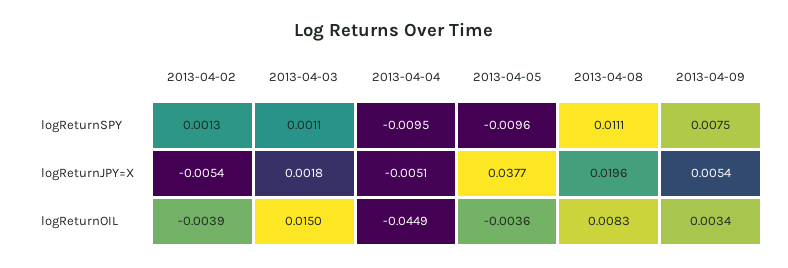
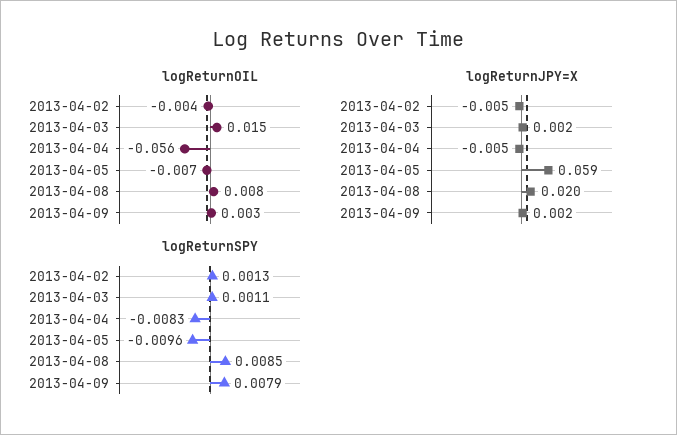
  {
    "logReturnSPY": {
      "2013-04-02": 0.0013,
      "2013-04-03": 0.0011,
-     "2013-04-04": -0.0095,
+     "2013-04-04": -0.0083,
      "2013-04-05": -0.0096,
-     "2013-04-08": 0.0111,
+     "2013-04-08": 0.0085,
-     "2013-04-09": 0.0075
+     "2013-04-09": 0.0079
    },
    "logReturnJPY=X": {
      "2013-04-02": -0.0054,
      "2013-04-03": 0.0018,
      "2013-04-04": -0.0051,
-     "2013-04-05": 0.0377,
+     "2013-04-05": 0.059,
      "2013-04-08": 0.0196,
-     "2013-04-09": 0.0054
+     "2013-04-09": 0.002
    },
    "logReturnOIL": {
      "2013-04-02": -0.0039,
      "2013-04-03": 0.015,
-     "2013-04-04": -0.0449,
+     "2013-04-04": -0.056,
-     "2013-04-05": -0.0036,
+     "2013-04-05": -0.007,
      "2013-04-08": 0.0083,
      "2013-04-09": 0.0034
    }
  }

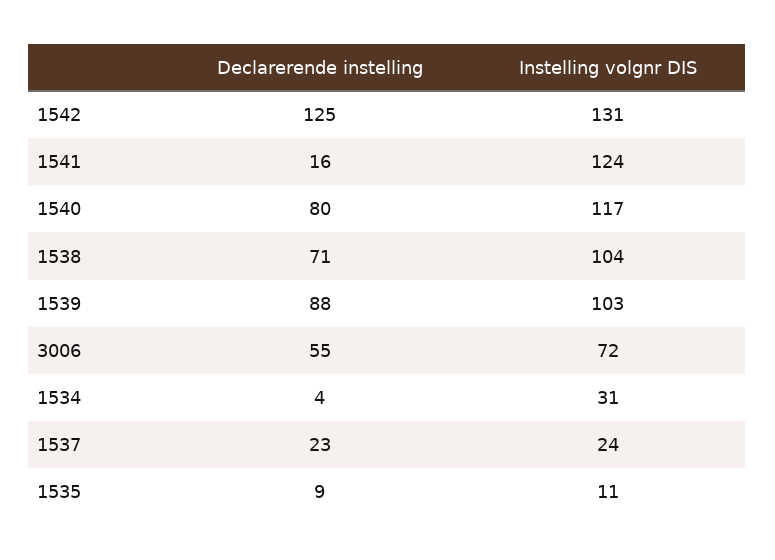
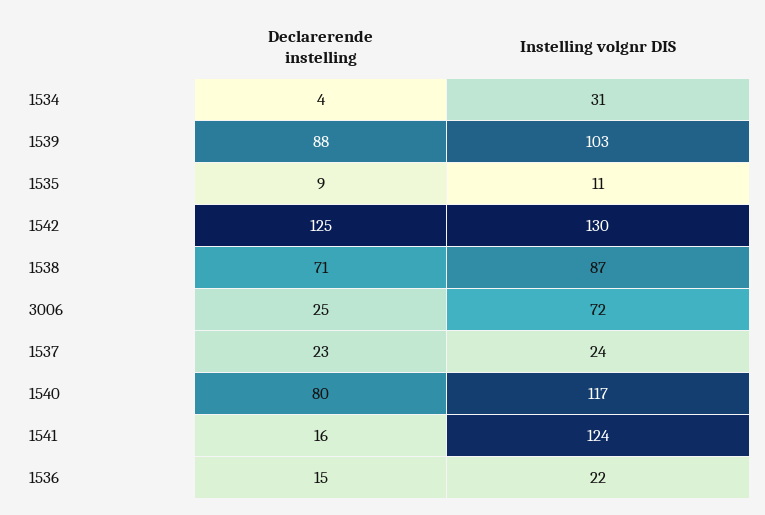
  {
    "Declarerende instelling": {
      "1542": 125,
      "1541": 16,
      "1540": 80,
      "1538": 71,
      "1539": 88,
-     "3006": 55,
+     "3006": 25,
      "1534": 4,
      "1537": 23,
-     "1535": 9
+     "1535": 9,
+     "1536": 15
    },
    "Instelling volgnr DIS": {
-     "1542": 131,
+     "1542": 130,
      "1541": 124,
      "1540": 117,
-     "1538": 104,
+     "1538": 87,
      "1539": 103,
      "3006": 72,
      "1534": 31,
      "1537": 24,
-     "1535": 11
+     "1535": 11,
+     "1536": 22
    }
  }

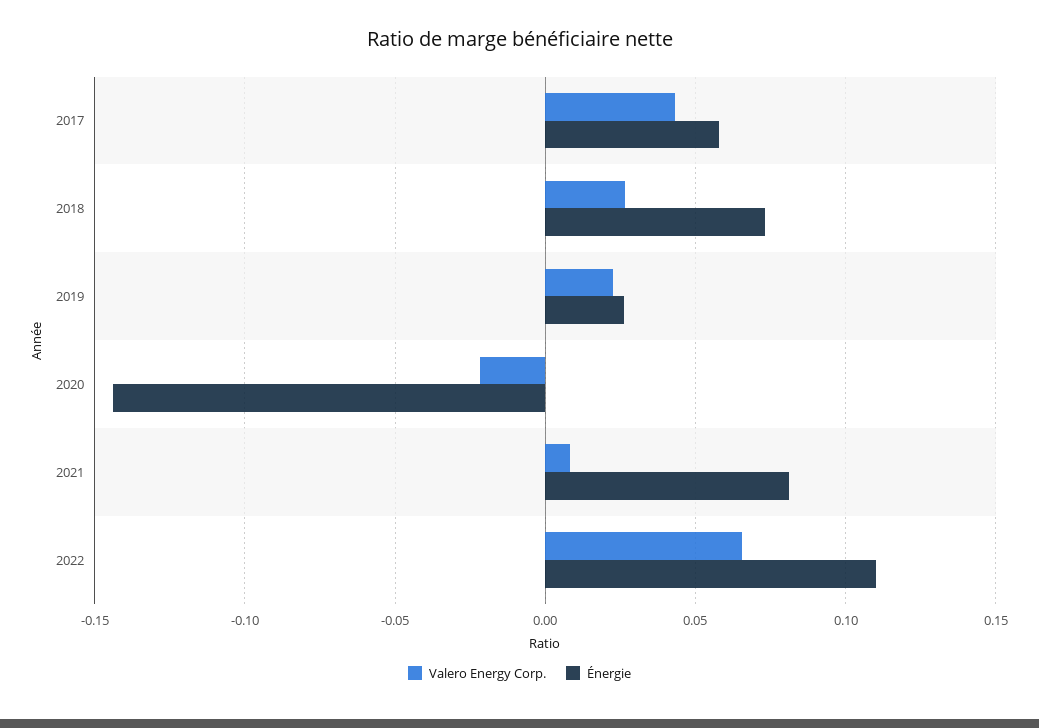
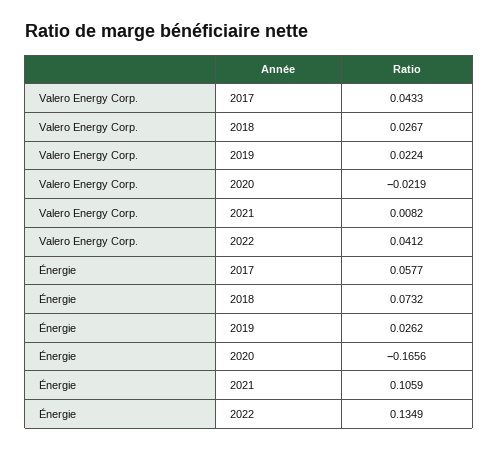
  {
    "Valero Energy Corp.": {
      "2017": 0.0433,
      "2018": 0.0267,
      "2019": 0.0224,
      "2020": -0.0219,
      "2021": 0.0082,
-     "2022": 0.065
+     "2022": 0.0412
    },
    "Énergie": {
      "2017": 0.0577,
      "2018": 0.0732,
      "2019": 0.0262,
-     "2020": -0.145,
+     "2020": -0.1656,
-     "2021": 0.08,
+     "2021": 0.1059,
-     "2022": 0.11
+     "2022": 0.1349
    }
  }

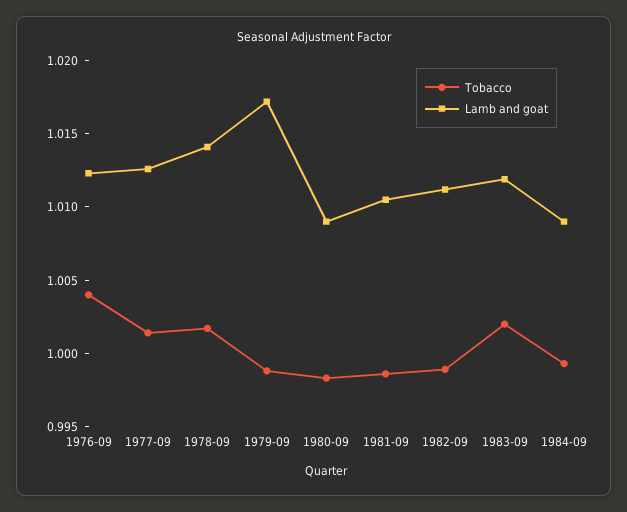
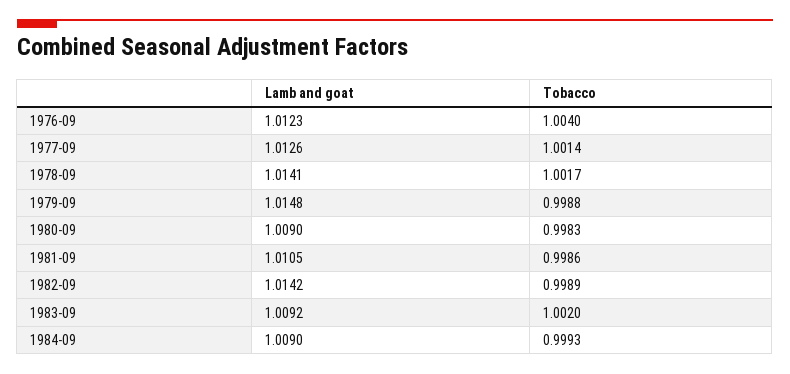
  {
    "Tobacco": {
      "1976-09": 1.004,
      "1977-09": 1.0014,
      "1978-09": 1.0017,
      "1979-09": 0.9988,
      "1980-09": 0.9983,
      "1981-09": 0.9986,
      "1982-09": 0.9989,
      "1983-09": 1.002,
      "1984-09": 0.9993
    },
    "Lamb and goat": {
      "1976-09": 1.0123,
      "1977-09": 1.0126,
      "1978-09": 1.0141,
-     "1979-09": 1.017,
+     "1979-09": 1.0148,
      "1980-09": 1.009,
      "1981-09": 1.0105,
-     "1982-09": 1.011,
+     "1982-09": 1.0142,
-     "1983-09": 1.012,
+     "1983-09": 1.0092,
      "1984-09": 1.009
    }
  }

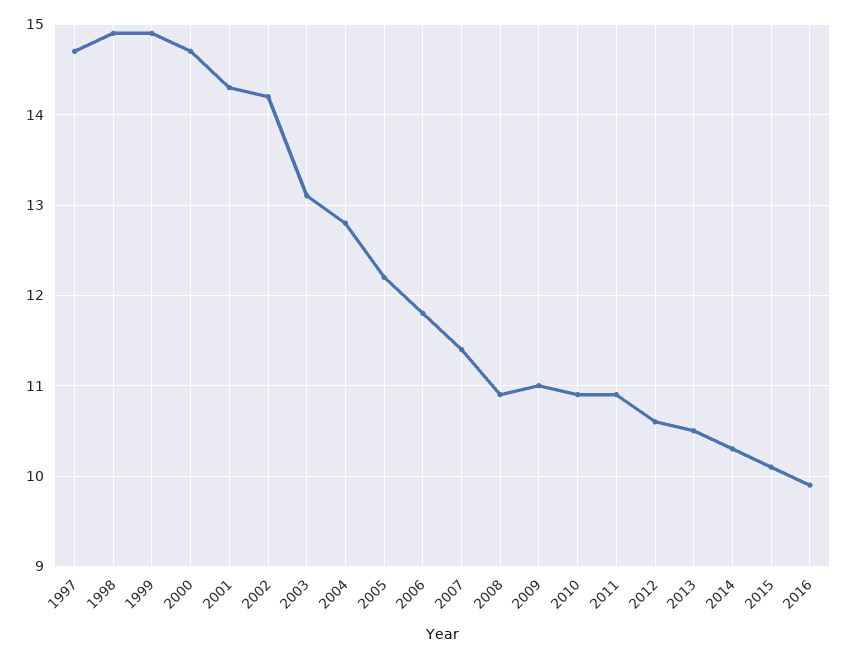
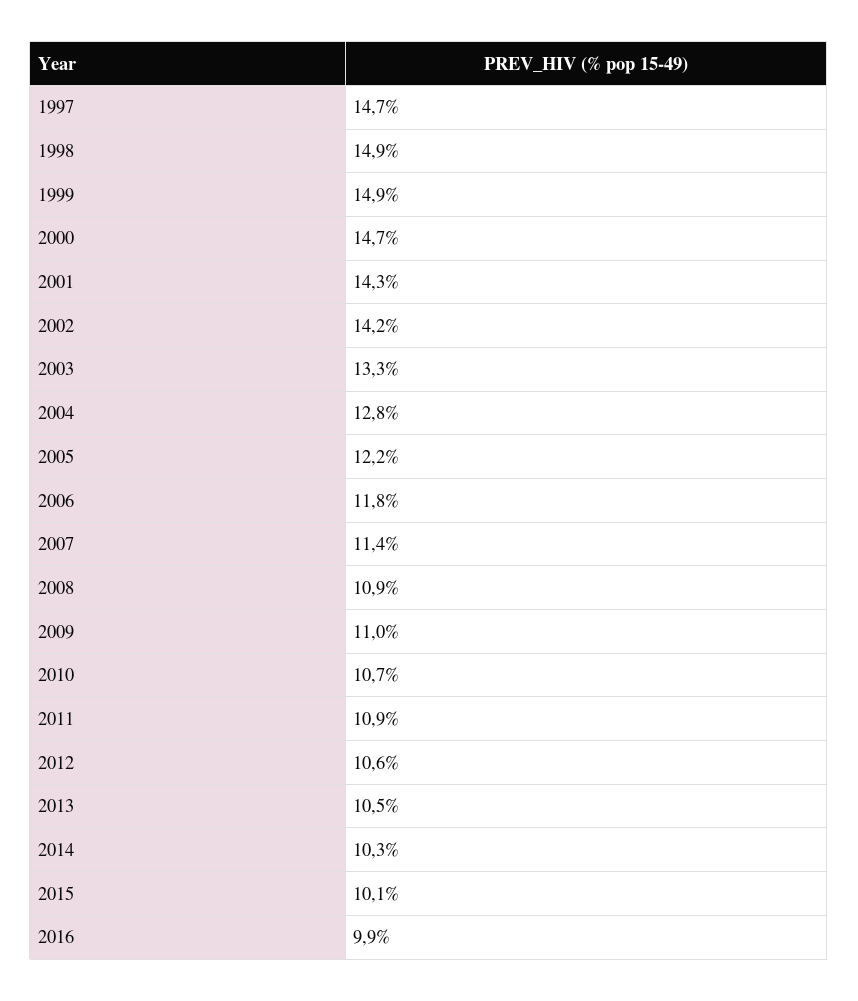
  {
    "1997": 14.7,
    "1998": 14.9,
    "1999": 14.9,
    "2000": 14.7,
    "2001": 14.3,
    "2002": 14.2,
-   "2003": 13.1,
+   "2003": 13.3,
    "2004": 12.8,
    "2005": 12.2,
    "2006": 11.8,
    "2007": 11.4,
    "2008": 10.9,
    "2009": 11,
-   "2010": 10.9,
+   "2010": 10.7,
    "2011": 10.9,
    "2012": 10.6,
    "2013": 10.5,
    "2014": 10.3,
    "2015": 10.1,
    "2016": 9.9
  }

■ **WORK INSTRUCTION**: Each line of the data above needs to be retyped as it is, without any picture.

■ **ANSWER TO THIS TASK**:
  {
    "logReturnSPY": {
      "2013-04-02": 0.0013,
      "2013-04-03": 0.0011,
-     "2013-04-04": -0.0095,
+     "2013-04-04": -0.0083,
      "2013-04-05": -0.0096,
-     "2013-04-08": 0.0111,
+     "2013-04-08": 0.0085,
-     "2013-04-09": 0.0075
+     "2013-04-09": 0.0079
    },
    "logReturnJPY=X": {
      "2013-04-02": -0.0054,
      "2013-04-03": 0.0018,
      "2013-04-04": -0.0051,
-     "2013-04-05": 0.0377,
+     "2013-04-05": 0.059,
      "2013-04-08": 0.0196,
-     "2013-04-09": 0.0054
+     "2013-04-09": 0.002
    },
    "logReturnOIL": {
      "2013-04-02": -0.0039,
      "2013-04-03": 0.015,
-     "2013-04-04": -0.0449,
+     "2013-04-04": -0.056,
-     "2013-04-05": -0.0036,
+     "2013-04-05": -0.007,
      "2013-04-08": 0.0083,
      "2013-04-09": 0.0034
    }
  }

  {
    "Declarerende instelling": {
      "1542": 125,
      "1541": 16,
      "1540": 80,
      "1538": 71,
      "1539": 88,
-     "3006": 55,
+     "3006": 25,
      "1534": 4,
      "1537": 23,
-     "1535": 9
+     "1535": 9,
+     "1536": 15
    },
    "Instelling volgnr DIS": {
-     "1542": 131,
+     "1542": 130,
      "1541": 124,
      "1540": 117,
-     "1538": 104,
+     "1538": 87,
      "1539": 103,
      "3006": 72,
      "1534": 31,
      "1537": 24,
-     "1535": 11
+     "1535": 11,
+     "1536": 22
    }
  }

  {
    "Valero Energy Corp.": {
      "2017": 0.0433,
      "2018": 0.0267,
      "2019": 0.0224,
      "2020": -0.0219,
      "2021": 0.0082,
-     "2022": 0.065
+     "2022": 0.0412
    },
    "Énergie": {
      "2017": 0.0577,
      "2018": 0.0732,
      "2019": 0.0262,
-     "2020": -0.145,
+     "2020": -0.1656,
-     "2021": 0.08,
+     "2021": 0.1059,
-     "2022": 0.11
+     "2022": 0.1349
    }
  }

  {
    "Tobacco": {
      "1976-09": 1.004,
      "1977-09": 1.0014,
      "1978-09": 1.0017,
      "1979-09": 0.9988,
      "1980-09": 0.9983,
      "1981-09": 0.9986,
      "1982-09": 0.9989,
      "1983-09": 1.002,
      "1984-09": 0.9993
    },
    "Lamb and goat": {
      "1976-09": 1.0123,
      "1977-09": 1.0126,
      "1978-09": 1.0141,
-     "1979-09": 1.017,
+     "1979-09": 1.0148,
      "1980-09": 1.009,
      "1981-09": 1.0105,
-     "1982-09": 1.011,
+     "1982-09": 1.0142,
-     "1983-09": 1.012,
+     "1983-09": 1.0092,
      "1984-09": 1.009
    }
  }

  {
    "1997": 14.7,
    "1998": 14.9,
    "1999": 14.9,
    "2000": 14.7,
    "2001": 14.3,
    "2002": 14.2,
-   "2003": 13.1,
+   "2003": 13.3,
    "2004": 12.8,
    "2005": 12.2,
    "2006": 11.8,
    "2007": 11.4,
    "2008": 10.9,
    "2009": 11,
-   "2010": 10.9,
+   "2010": 10.7,
    "2011": 10.9,
    "2012": 10.6,
    "2013": 10.5,
    "2014": 10.3,
    "2015": 10.1,
    "2016": 9.9
  }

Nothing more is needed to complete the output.